Jamie Doran, an EMMY award-winning filmmaker has had access for weeks to the British teenager who alleges that she was forced by police to retract her accusation of gang rape by up to 12 Israelis who were holidaying in Cyprus prior to joining the military
By Jamie Doran
A young woman stares out from the south coast of Cyprus, wondering when, and if, she will finally be allowed to leave these shores and return to her home in England. She is, according to her mother and the international legal team representing her, the victim of a ploy to allow her alleged attackers to return home, leaving her as the guilty party.
Believing she was merely being invited into a police station to confirm her original statement, the teenager underwent around eight hours of what she described as ‘aggressive’ interrogation without a lawyer or family member present. She had asked for a lawyer, only to be told, she claims, that the police interrogator said: “Maybe that’s what happens in the UK, but not in Cyprus.”

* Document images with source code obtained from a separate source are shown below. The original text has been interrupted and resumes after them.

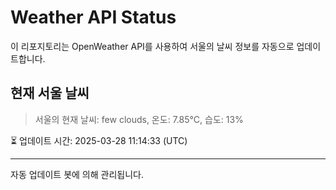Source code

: 
# Weather API Status

이 리포지토리는 OpenWeather API를 사용하여 서울의 날씨 정보를 자동으로 업데이트합니다.

## 현재 서울 날씨
> 서울의 현재 날씨: few clouds, 온도: 7.85°C, 습도: 13%

⏳ 업데이트 시간: 2025-03-28 11:14:33 (UTC)

---
자동 업데이트 봇에 의해 관리됩니다.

In the end, under the threat by police that they would issue international arrest warrants for her own friends, she signed the retraction statement which, she says, was dictated to her. And it is that retraction statement that sits at the very core of this case.
Later this morning, in the court at Paralimni, a linguistics expert will dissect her alleged retraction, stating that key parts would never have been written or said by a native English speaker.
Defence lawyers have previously said that much of the retraction had been written in poor or ‘pidgin’ English, with numerous grammatical errors, including blatant spelling mistakes. Significantly, the 19-year-old herself had received three unconditional offers from universities to study Criminology, prior to travelling to Cyprus for what was intended to be a working holiday. In the words of her QC, speaking soon after she had given evidence: “In 28 years at the Bar, I have never come across a more credible witness”.
I have been with the girl and her mother for much of the court proceedings in the process of making a documentary. The trauma has taken an immense toll on them both; of that there can be no doubt. It would have been easier, perhaps, simply to have pled guilty in the expectation of a soft sentence and a fine. After all, she is only accused of the crime of ‘Public Nuisance’. But that would have been a step too far for them, which would then have ensured that the original alleged perpetrators of the rape would go on to live their lives in the certainty that their own names would never be blighted.
The law can sometimes seem unfair to those who seek justice. And it is true to say that the Cypriot judicial system has come under great criticism as we have discovered in our research. But I remain convinced not only of this girl’s total innocence, but also that two very determined women will never allow this case to rest until that justice is served.
And when that happens, just who was it who spoke those words in ‘pidgin’ English?